Sebaliknya, orang yang cocok / betah  bekerja sebagai STAF AKUNTING memiliki tipe kepribadian dominan KOALA (tekun, pendiam, bekerja rutin / monoton sesuai standar dan prosedur), sedangkan SINGA-nya rendah, LUMBA-LUMBA-nya rendah, demikian pula KANCIL-nya rendah (rendah bukan berarti tidak ada sama sekali).

“Apakah orang yang dominan SINGA dan KANCIL tapi LUMBA-LUMBA-nya rendah dan KOALA-nya rendah bisa sukses menjadi SALESMAN ?” tanya sahabat baik saya.

“Bisa saja,” jawab saya. “Tapi dia harus meningkatkan LUMBA-LUMBA-nya”.

“Apa bisa ?” tanya sahabat baik saya.

“Bisa saja,” jawab saya. “Asalkan dia punya TUJUAN yang KUAT untuk meningkatkan LUMBA-LUMBA-nya”.

“Contohnya bagaimana ?” tanya sahabat baik saya.

“Contohnya, orang yang pendiam dan pemalu, jarang bergaul, setelah punya istri dan punya anak, dan kesempatan kerja yang ada adalah sebagai SALESMAN, maka dia MAU TIDAK MAU memutuskan harus bisa menjadi salesman. Otomatis, LUMBA-LUMBA-nya meningkat, karena dia punya TUJUAN yang KUAT yaitu mencari nafkah untuk istri dan anak,” jawab saya.

“Bagaimana caranya supaya bisa meningkatkan komposisi SINGA atau LUMBA-LUMBA atau KOALA atau KANCIL ?” tanya sahabat baik saya.

“Begini…. Kepribadian itu merupakan gabungan faktor genetik yang tidak bisa dirubah, dan faktor proses belajar yang dapat dirubah, tergantung pada orang itu mau belajar seperti apa,” kata saya. “Artinya, merubahnya ya dengan cara mempelajari hal-hal baru sesuai dengan tujuan itu. Cara yang paling baik adalah bergaul dengan orang-orang yang tepat”.

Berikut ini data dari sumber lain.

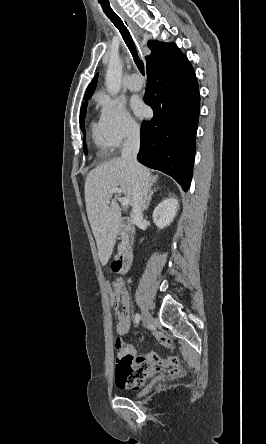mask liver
Masks as SVG:
<instances>
[{
	"label": "liver",
	"mask_w": 266,
	"mask_h": 444,
	"mask_svg": "<svg viewBox=\"0 0 266 444\" xmlns=\"http://www.w3.org/2000/svg\"><path fill=\"white\" fill-rule=\"evenodd\" d=\"M142 168L151 187L158 176L152 175L149 169ZM114 187L122 189L132 206L135 177L127 161L122 158H114L97 166L88 173L85 180L86 211L102 266L111 257L121 225V210L116 198L109 202L108 193Z\"/></svg>",
	"instance_id": "1"
}]
</instances>
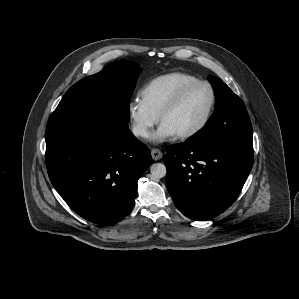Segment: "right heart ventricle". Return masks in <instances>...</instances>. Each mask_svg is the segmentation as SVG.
Instances as JSON below:
<instances>
[{
	"instance_id": "obj_1",
	"label": "right heart ventricle",
	"mask_w": 299,
	"mask_h": 299,
	"mask_svg": "<svg viewBox=\"0 0 299 299\" xmlns=\"http://www.w3.org/2000/svg\"><path fill=\"white\" fill-rule=\"evenodd\" d=\"M198 80L185 72H172L149 81L140 91V100L153 113L159 116L162 108L184 85Z\"/></svg>"
}]
</instances>
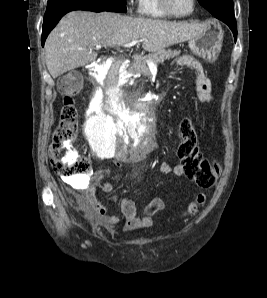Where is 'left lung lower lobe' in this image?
Listing matches in <instances>:
<instances>
[{
  "instance_id": "0a47b994",
  "label": "left lung lower lobe",
  "mask_w": 267,
  "mask_h": 298,
  "mask_svg": "<svg viewBox=\"0 0 267 298\" xmlns=\"http://www.w3.org/2000/svg\"><path fill=\"white\" fill-rule=\"evenodd\" d=\"M221 21L226 23L229 28L232 30L235 40L237 38V25L234 15L222 17Z\"/></svg>"
}]
</instances>
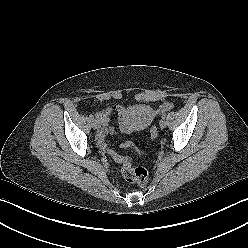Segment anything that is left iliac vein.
I'll return each instance as SVG.
<instances>
[{
    "label": "left iliac vein",
    "instance_id": "1",
    "mask_svg": "<svg viewBox=\"0 0 248 248\" xmlns=\"http://www.w3.org/2000/svg\"><path fill=\"white\" fill-rule=\"evenodd\" d=\"M159 126H160V128H162V129L165 128V127L167 126V121H166L165 118H162V119L160 120Z\"/></svg>",
    "mask_w": 248,
    "mask_h": 248
}]
</instances>
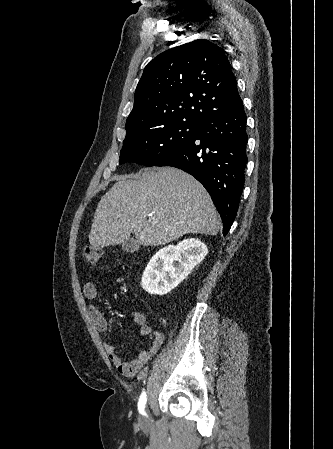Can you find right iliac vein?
Returning <instances> with one entry per match:
<instances>
[{"mask_svg": "<svg viewBox=\"0 0 333 449\" xmlns=\"http://www.w3.org/2000/svg\"><path fill=\"white\" fill-rule=\"evenodd\" d=\"M139 423L140 425L144 426L148 424V418L145 415H142L139 417Z\"/></svg>", "mask_w": 333, "mask_h": 449, "instance_id": "1", "label": "right iliac vein"}]
</instances>
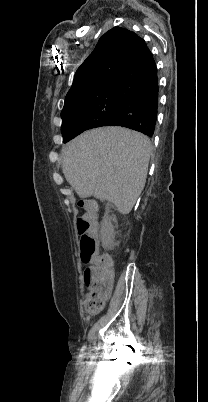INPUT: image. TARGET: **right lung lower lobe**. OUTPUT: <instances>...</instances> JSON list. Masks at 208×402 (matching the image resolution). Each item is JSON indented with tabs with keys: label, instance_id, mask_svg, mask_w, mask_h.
<instances>
[{
	"label": "right lung lower lobe",
	"instance_id": "right-lung-lower-lobe-1",
	"mask_svg": "<svg viewBox=\"0 0 208 402\" xmlns=\"http://www.w3.org/2000/svg\"><path fill=\"white\" fill-rule=\"evenodd\" d=\"M121 96L118 110L62 123L63 142L85 130L101 126H123L151 137L158 108V78L153 55L144 43L113 80Z\"/></svg>",
	"mask_w": 208,
	"mask_h": 402
}]
</instances>
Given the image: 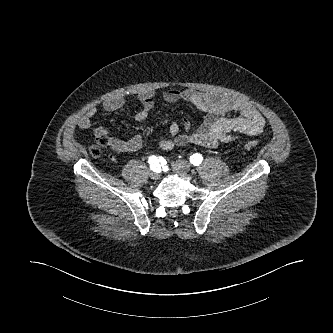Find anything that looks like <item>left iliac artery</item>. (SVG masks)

“Contohnya bagaimana ?” tanya sahabat saya.

“Contohnya, seseorang yang tinggi LUMBA-LUMBA-nya tetapi SINGA-nya rendah, KOALA-nya rendah, dan KANCIL-nya sedang, mendapatkan pekerjaan sebagai supervisor Customer Service yang memimpin 5 orang anak buah,” kata saya. “Oleh karena itu, dia harus meningkatkan SINGA-nya, karena dia harus mengarahkan anak buahnya. Bagaimana caranya ? Dia harus bergaul dengan orang-orang yang sudah berpengalaman menjadi pemimpin, yaitu yang SINGA-nya tinggi, supaya dia bisa melakukan observasi bahkan bertanya kepada mereka tentang tips-tips menjadi pemimpin yang punya SINGA tinggi (meskipun jangan terlalu tinggi, supaya tidak menjadi diktator)”.

“Ada lagi ?” tanya sahabat saya.

“Ya. Membaca buku tentang kepemimpinan dan pengambilan keputusan, atau biografi para pemimpin terkenal,” jawab saya. “Bisa juga menonton video tentang bagaimana para pemimpin yang terkenal itu berpidato. DVD-nya banyak dijual di toko buku”.

“O…. Jadi memang harus dipelajari, ya ?” kata sahabat baik saya.

“Memang,” jawab saya. “Dan dipraktekkan, sedikit demi sedikit tetapi terus-menerus. Practice make perfect”.

—–oOo—–

Penulis adalah Praktisi Psikologi Industri, Komisaris Bank, Anggota HIMPSI (Himpunan Psikologi Indonesia), Anggota APIO (Asosiasi Psikologi Industri dan Organisasi).